RECORDS FOR THE EXERCISE
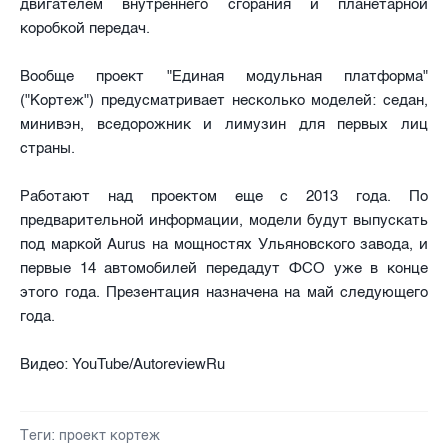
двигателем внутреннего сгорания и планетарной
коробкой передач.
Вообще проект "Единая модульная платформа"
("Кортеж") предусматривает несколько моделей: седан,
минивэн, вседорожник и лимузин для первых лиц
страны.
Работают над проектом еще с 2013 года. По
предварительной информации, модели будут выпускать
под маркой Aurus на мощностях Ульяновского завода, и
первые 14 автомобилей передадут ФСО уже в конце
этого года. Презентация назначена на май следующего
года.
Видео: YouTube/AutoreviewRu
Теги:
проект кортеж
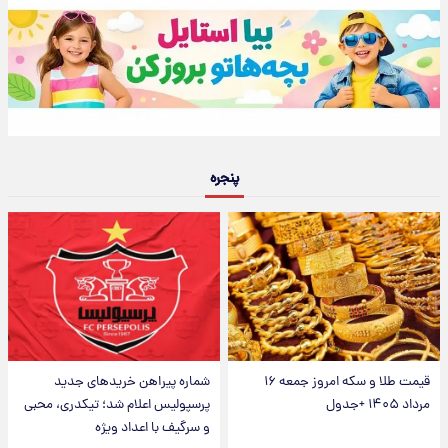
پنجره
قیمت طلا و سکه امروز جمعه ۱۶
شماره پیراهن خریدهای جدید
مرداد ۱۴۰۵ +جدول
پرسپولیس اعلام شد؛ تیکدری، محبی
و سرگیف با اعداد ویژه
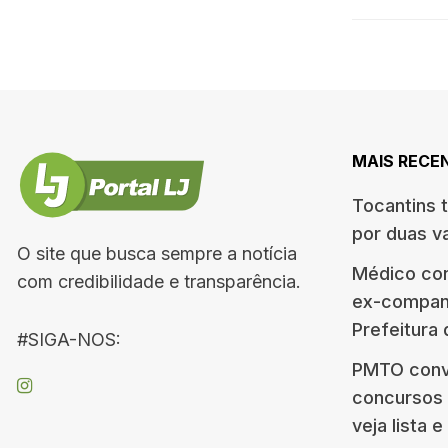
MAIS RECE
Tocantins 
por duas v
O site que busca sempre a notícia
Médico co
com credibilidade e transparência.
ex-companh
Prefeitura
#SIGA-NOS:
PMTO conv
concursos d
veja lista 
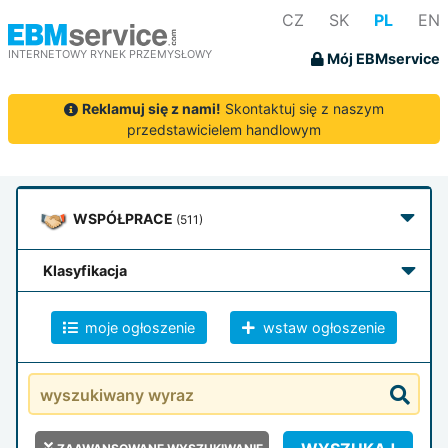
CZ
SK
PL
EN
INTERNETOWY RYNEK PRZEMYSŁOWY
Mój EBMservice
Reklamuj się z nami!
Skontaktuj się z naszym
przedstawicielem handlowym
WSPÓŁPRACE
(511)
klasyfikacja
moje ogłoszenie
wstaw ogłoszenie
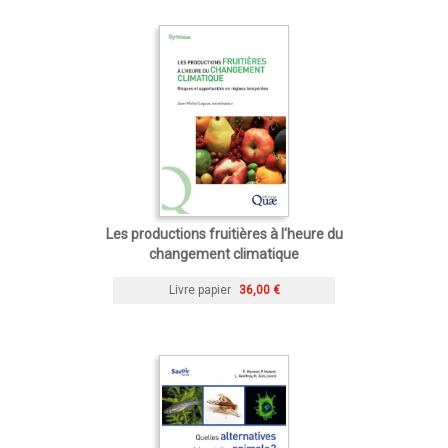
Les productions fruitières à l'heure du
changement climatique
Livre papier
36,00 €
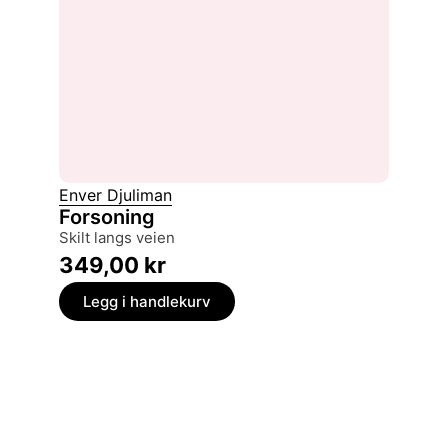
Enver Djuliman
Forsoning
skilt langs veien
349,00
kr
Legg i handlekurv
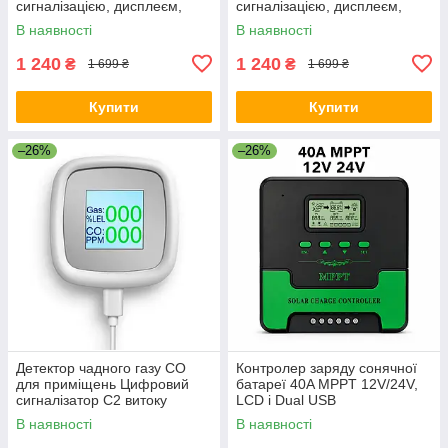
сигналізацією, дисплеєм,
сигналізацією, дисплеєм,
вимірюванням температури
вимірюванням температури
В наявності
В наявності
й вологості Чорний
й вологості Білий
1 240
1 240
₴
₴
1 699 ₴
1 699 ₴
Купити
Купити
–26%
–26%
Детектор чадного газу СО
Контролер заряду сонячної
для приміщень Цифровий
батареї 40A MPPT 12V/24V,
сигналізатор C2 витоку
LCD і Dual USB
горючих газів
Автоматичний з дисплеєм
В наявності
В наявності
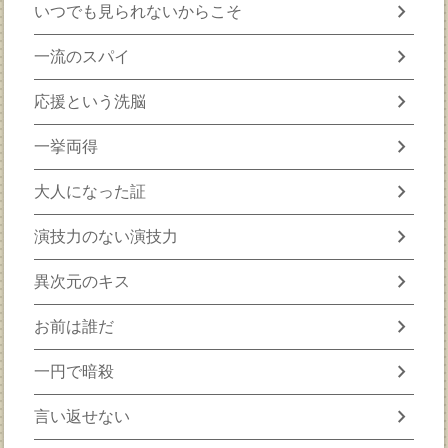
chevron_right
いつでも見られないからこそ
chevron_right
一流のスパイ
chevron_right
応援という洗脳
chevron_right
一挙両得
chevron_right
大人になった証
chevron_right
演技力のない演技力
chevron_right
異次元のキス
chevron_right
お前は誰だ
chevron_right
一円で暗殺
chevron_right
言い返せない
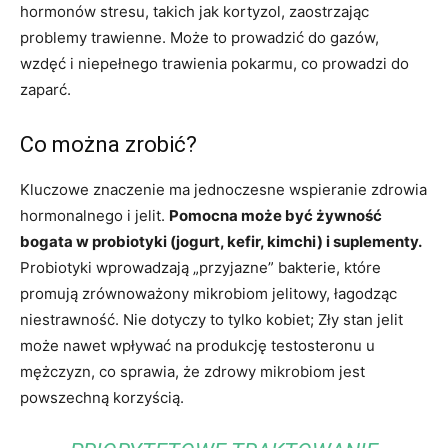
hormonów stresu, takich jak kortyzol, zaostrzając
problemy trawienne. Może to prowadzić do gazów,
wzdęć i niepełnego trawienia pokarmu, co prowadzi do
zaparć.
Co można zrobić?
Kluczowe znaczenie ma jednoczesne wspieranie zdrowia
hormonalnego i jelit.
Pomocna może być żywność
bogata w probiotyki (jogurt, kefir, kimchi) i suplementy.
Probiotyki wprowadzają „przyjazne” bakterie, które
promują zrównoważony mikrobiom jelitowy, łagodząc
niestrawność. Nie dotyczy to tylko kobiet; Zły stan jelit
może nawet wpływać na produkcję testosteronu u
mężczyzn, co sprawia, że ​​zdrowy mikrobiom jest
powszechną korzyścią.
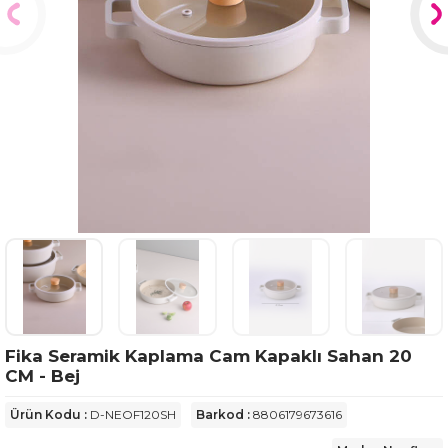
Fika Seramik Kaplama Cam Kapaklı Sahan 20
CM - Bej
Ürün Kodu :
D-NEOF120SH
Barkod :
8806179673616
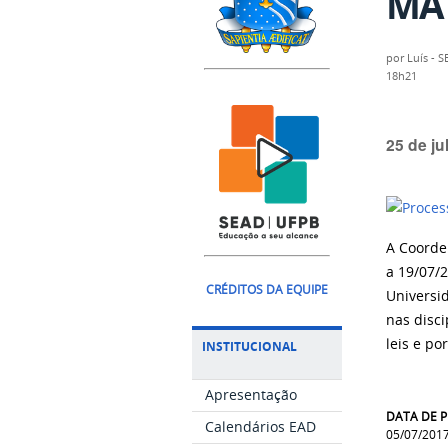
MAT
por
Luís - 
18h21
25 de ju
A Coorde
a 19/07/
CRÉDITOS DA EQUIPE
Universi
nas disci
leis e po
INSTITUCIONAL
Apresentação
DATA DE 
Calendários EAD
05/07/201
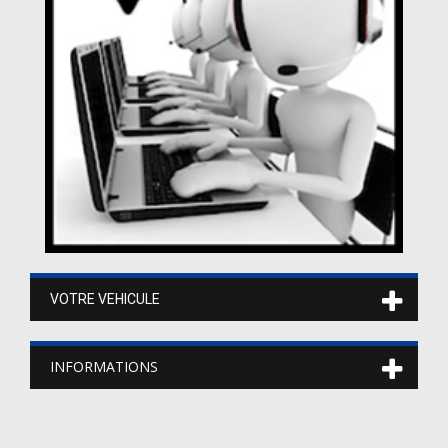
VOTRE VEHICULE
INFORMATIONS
...
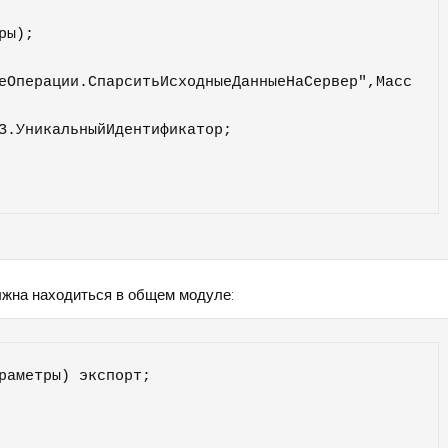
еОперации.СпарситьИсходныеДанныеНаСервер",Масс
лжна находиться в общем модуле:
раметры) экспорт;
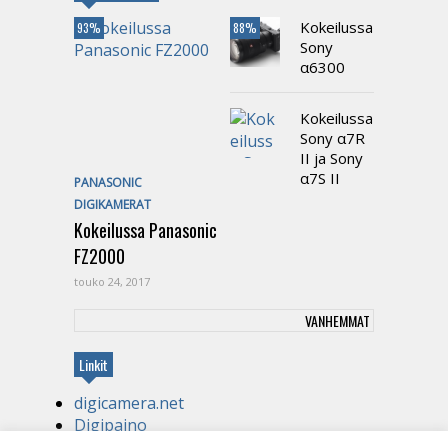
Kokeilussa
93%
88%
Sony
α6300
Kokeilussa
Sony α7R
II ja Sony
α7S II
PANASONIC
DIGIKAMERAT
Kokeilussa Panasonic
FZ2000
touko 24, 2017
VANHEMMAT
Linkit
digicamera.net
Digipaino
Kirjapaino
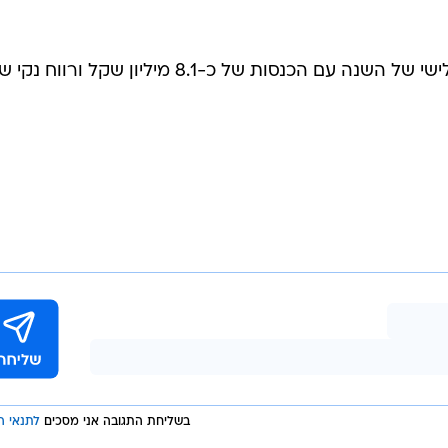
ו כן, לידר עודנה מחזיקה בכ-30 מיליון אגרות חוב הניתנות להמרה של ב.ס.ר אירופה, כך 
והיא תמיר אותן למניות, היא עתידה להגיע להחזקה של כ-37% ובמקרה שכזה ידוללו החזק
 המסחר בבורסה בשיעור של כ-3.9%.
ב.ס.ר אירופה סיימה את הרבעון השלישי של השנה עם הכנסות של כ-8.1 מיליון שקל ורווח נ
--
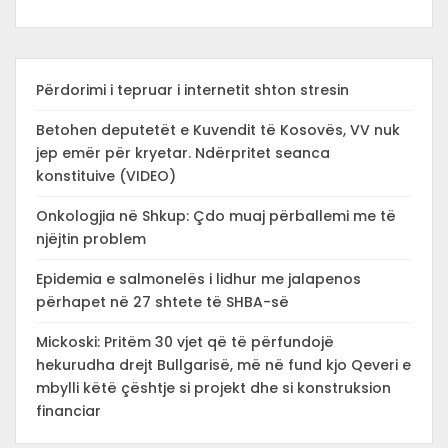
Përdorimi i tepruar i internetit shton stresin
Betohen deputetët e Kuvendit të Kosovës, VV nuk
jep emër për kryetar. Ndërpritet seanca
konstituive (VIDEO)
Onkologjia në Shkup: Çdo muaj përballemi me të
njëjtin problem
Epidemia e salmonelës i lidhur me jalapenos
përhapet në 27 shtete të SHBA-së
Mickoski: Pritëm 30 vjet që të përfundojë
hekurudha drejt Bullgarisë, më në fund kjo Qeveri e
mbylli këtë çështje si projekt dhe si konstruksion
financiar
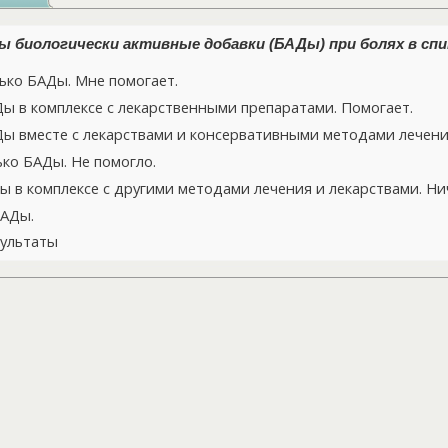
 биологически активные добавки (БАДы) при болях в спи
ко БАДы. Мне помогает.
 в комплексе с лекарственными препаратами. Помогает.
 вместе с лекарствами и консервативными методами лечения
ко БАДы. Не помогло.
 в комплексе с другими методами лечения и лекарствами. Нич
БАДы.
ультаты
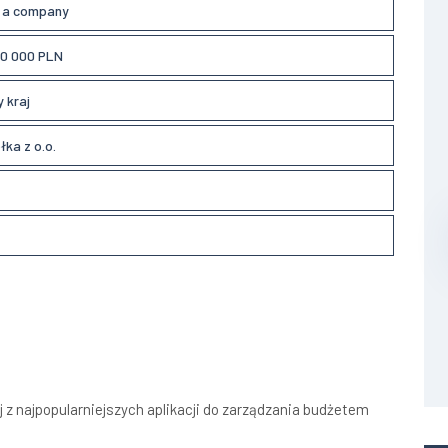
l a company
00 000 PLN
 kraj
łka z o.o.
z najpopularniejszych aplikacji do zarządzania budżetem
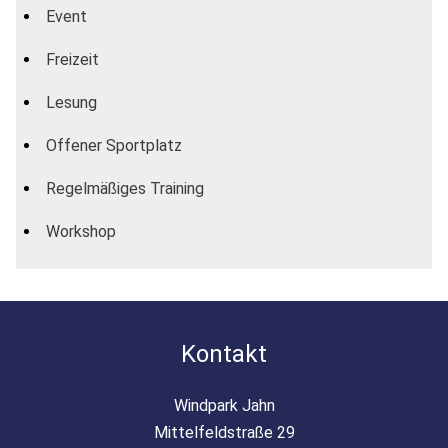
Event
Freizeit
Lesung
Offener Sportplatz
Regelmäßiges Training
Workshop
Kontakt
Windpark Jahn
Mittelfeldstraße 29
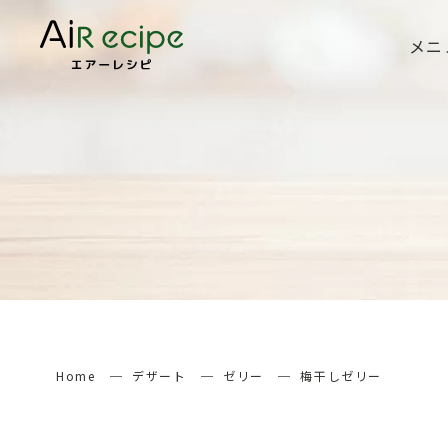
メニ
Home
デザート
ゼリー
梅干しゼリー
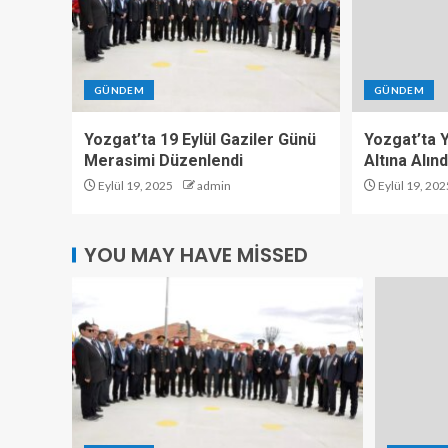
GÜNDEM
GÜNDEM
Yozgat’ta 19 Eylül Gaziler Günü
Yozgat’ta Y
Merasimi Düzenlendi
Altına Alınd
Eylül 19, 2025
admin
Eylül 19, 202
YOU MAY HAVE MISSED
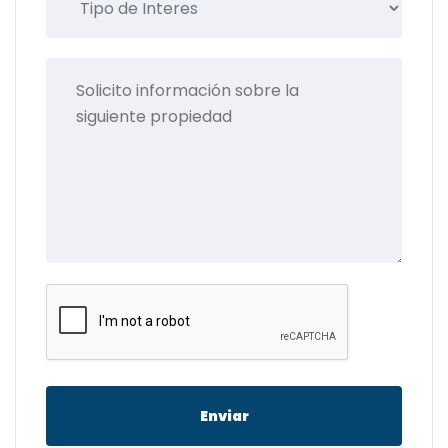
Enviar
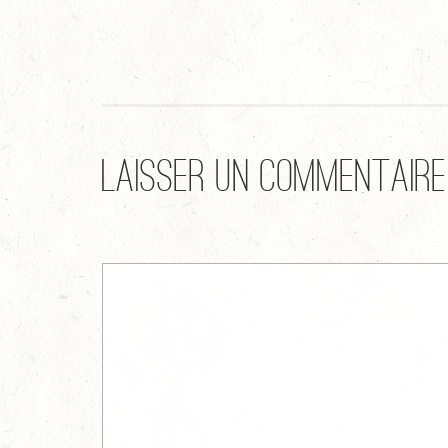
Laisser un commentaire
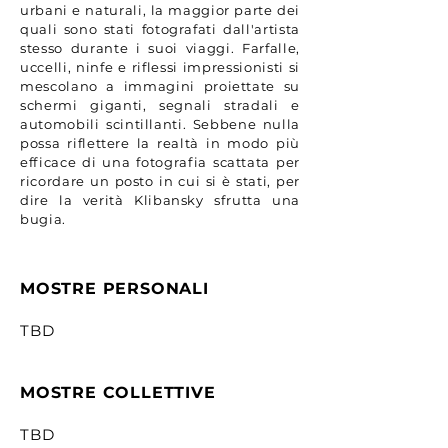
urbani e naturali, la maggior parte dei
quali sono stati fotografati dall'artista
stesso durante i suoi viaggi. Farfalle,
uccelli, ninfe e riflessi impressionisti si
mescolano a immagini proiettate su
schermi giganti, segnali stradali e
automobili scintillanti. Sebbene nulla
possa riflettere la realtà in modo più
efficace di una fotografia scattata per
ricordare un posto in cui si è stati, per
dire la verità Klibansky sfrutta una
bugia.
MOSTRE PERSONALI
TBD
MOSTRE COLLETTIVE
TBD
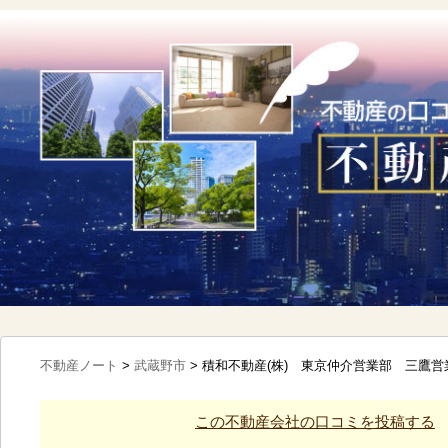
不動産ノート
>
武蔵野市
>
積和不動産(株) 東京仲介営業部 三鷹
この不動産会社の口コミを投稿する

GOAL OF THE EXERCISE
Lay out as a Markdown table the lines of the records from the line with "двигателем внутреннего сгорания и планетарной" up to and including the line with "под маркой Aurus", using the columns Number and Line and omitting any blank lines.

ANSWER SECTION
| Number | Line |
|---|---|
| 1 | двигателем внутреннего сгорания и планетарной |
| 2 | коробкой передач. |
| 3 | Вообще проект "Единая модульная платформа" |
| 4 | ("Кортеж") предусматривает несколько моделей: седан, |
| 5 | минивэн, вседорожник и лимузин для первых лиц |
| 6 | страны. |
| 7 | Работают над проектом еще с 2013 года. По |
| 8 | предварительной информации, модели будут выпускать |
| 9 | под маркой Aurus на мощностях Ульяновского завода, и |